→ **Passage provided**:

17 β -Estradiol inhibits ER stress-induced apoptosis through promotion of TFII-I-dependent Grp78 induction in osteoblasts

Although many studies have suggested that estrogen prevents postmenopausal bone loss partially due to its anti-apoptosis effects in osteoblasts, the underlying mechanism has not been fully elucidated. In the present study, we found that 17 β -estradiol (17 β -E 2 ), one of the primary estrogens, inhibited endoplasmic reticulum (ER) stress-induced apoptosis in MC3T3-E1 cells and primary osteoblasts. Interestingly, 17 β -E 2 -promoted Grp78 induction, but not CHOP induction in response to ER stress. We further confirmed that Grp78-specific siRNA reversed the inhibition of 17 β -E 2 on ER stress-induced apoptosis by activating caspase-12 and caspase-3. Moreover, we found that 17 β -E 2 markedly increased the phosphorylated TFII-I levels and nuclear localization of TFII-I in ER stress conditions. 17 β -E 2 stimulated Grp78 promoter activity in a dose-dependent manner in the presence of TFII-I and enhanced the binding of TFII-I to the Grp78 promoter. In addition, 17 β -E 2 notably increased phosphorylated ERK1/2 levels and Ras kinase activity in MC3T3-E1 cells. The ERK1/2 activity-specific inhibitor U0126 remarkably blocked 17 β -E 2 -induced TFII-I phosphorylation and Grp78 expression in response to ER stress. Together, 17 β -E 2 protected MC3T3-E1 cells against ER stress-induced apoptosis by promoting Ras-ERK1/2-TFII-I signaling pathway-dependent Grp78 induction.

→ **Problem to work on**: In two sentences, what does the abstract above on 17β-estradiol and ER stress in osteoblasts report?

→ **Records from a dataset**:
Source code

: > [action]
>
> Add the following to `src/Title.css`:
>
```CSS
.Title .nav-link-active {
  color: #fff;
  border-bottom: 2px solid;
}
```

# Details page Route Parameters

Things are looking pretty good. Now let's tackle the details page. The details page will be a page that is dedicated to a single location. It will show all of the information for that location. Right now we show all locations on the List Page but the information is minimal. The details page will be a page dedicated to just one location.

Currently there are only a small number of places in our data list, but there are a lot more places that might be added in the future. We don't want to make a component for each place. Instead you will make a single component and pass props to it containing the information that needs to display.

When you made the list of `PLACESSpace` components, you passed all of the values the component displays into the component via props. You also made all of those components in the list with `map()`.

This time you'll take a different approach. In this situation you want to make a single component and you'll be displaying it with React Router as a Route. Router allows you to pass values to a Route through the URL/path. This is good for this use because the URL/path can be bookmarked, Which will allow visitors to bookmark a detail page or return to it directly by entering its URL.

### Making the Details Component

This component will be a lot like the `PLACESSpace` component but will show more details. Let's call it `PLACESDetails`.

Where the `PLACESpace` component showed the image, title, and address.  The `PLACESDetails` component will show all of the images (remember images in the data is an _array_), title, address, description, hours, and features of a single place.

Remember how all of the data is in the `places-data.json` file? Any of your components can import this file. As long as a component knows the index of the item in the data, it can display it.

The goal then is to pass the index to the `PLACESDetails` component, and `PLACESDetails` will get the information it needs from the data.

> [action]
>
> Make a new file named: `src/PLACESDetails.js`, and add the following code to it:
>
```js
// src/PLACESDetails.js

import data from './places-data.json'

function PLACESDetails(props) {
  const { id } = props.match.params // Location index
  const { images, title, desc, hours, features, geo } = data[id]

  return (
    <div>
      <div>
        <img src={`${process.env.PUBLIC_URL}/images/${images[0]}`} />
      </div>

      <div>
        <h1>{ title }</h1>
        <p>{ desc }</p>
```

→ **Result for this exercise**: 17β-estradiol inhibited ER stress-induced apoptosis in MC3T3-E1 cells and primary osteoblasts, promoting Grp78 induction but not CHOP induction, and Grp78-specific siRNA reversed this protection by activating caspase-12 and caspase-3. It increased phosphorylated ERK1/2 levels, Ras kinase activity, and TFII-I phosphorylation, nuclear localization and binding to the Grp78 promoter, so that it protected MC3T3-E1 cells by promoting Ras-ERK1/2-TFII-I signaling pathway-dependent Grp78 induction.